Pak puts off ground-breaking ceremony of Basha dam Thursday, March 16 2006 16:43 Hrs (IST) - World Time -
Islamabad:
Pakistan has for the second time put off the ground-breaking ceremony of the controversial US$ 6.5 billion Basha dam on Indus river which was objected to
by India, even as it rejected New Delhi's statement that the 'Northern Areas' where the project was being built were its 'integral' part.
President Pervez Musharraf was scheduled to take part in the ceremony today but an official announcement said last night it had been postponed 'due to inclement weather'.

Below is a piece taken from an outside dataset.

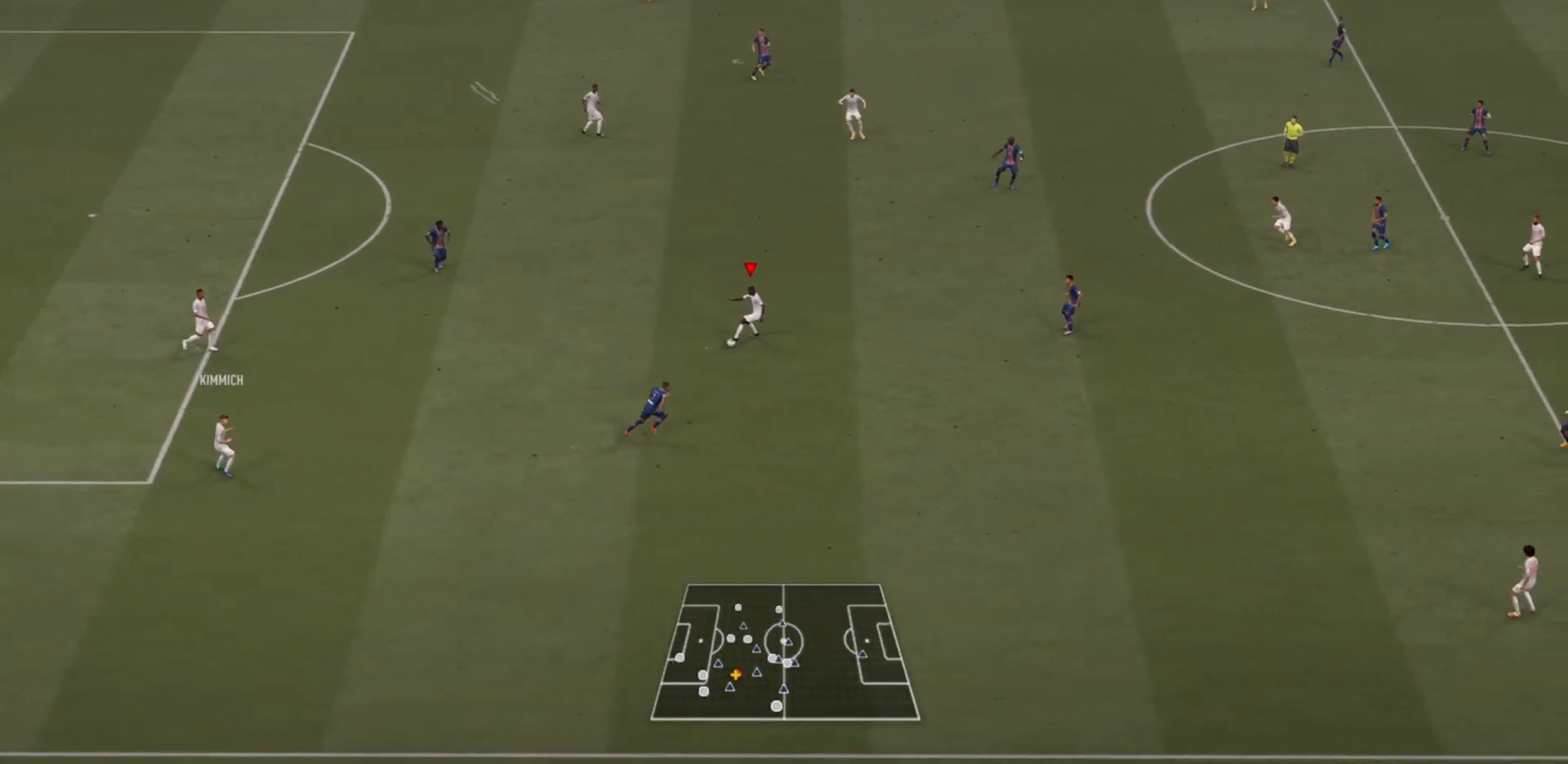
{"buttons": ["CROSS"], "left_stick": "down-right", "right_stick": "center", "events": [[100, "CIRCLE", "down"], [200, "CIRCLE", "up"], [200, "CROSS", "down"], [300, "CROSS", "up"], [500, "CROSS", "down"]]}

No new date was given. Officials said the President will perform the ground-breaking ceremony in the 'near future.'
Earlier, Musharraf planned to lay the foundation stone in the first week of last month but that was also put off.
Pakistan Foreign Office Spokesperson Tasinim Aslam, however, denied that the postponement had anything to do with the objections raised by India recently.
India has last week protested to Pakistan saying that the dam would be constructed in the Northern Areas which came under the erstwhile Jammu and Kashmir state, which was an 'integral part of India by virtue of its accession to it in 1947". Also the reservoir would inundate parts of J-K.
"Not at all. The ceremony may have been postponed due to technical reasons but it has nothing to do with India's objections. In fact India has nothing to do with the construction of the dam," Aslam told sources here.
Aslam also said that Pakistan rejected Indian claim that Gilgit-Baltistan were its integral part. She was reacting to the March 10 statement by Indian External Affairs Ministry on Pakistani media reports about a new map being circulated on J-K depicting 'Northern Areas' as a separate entity.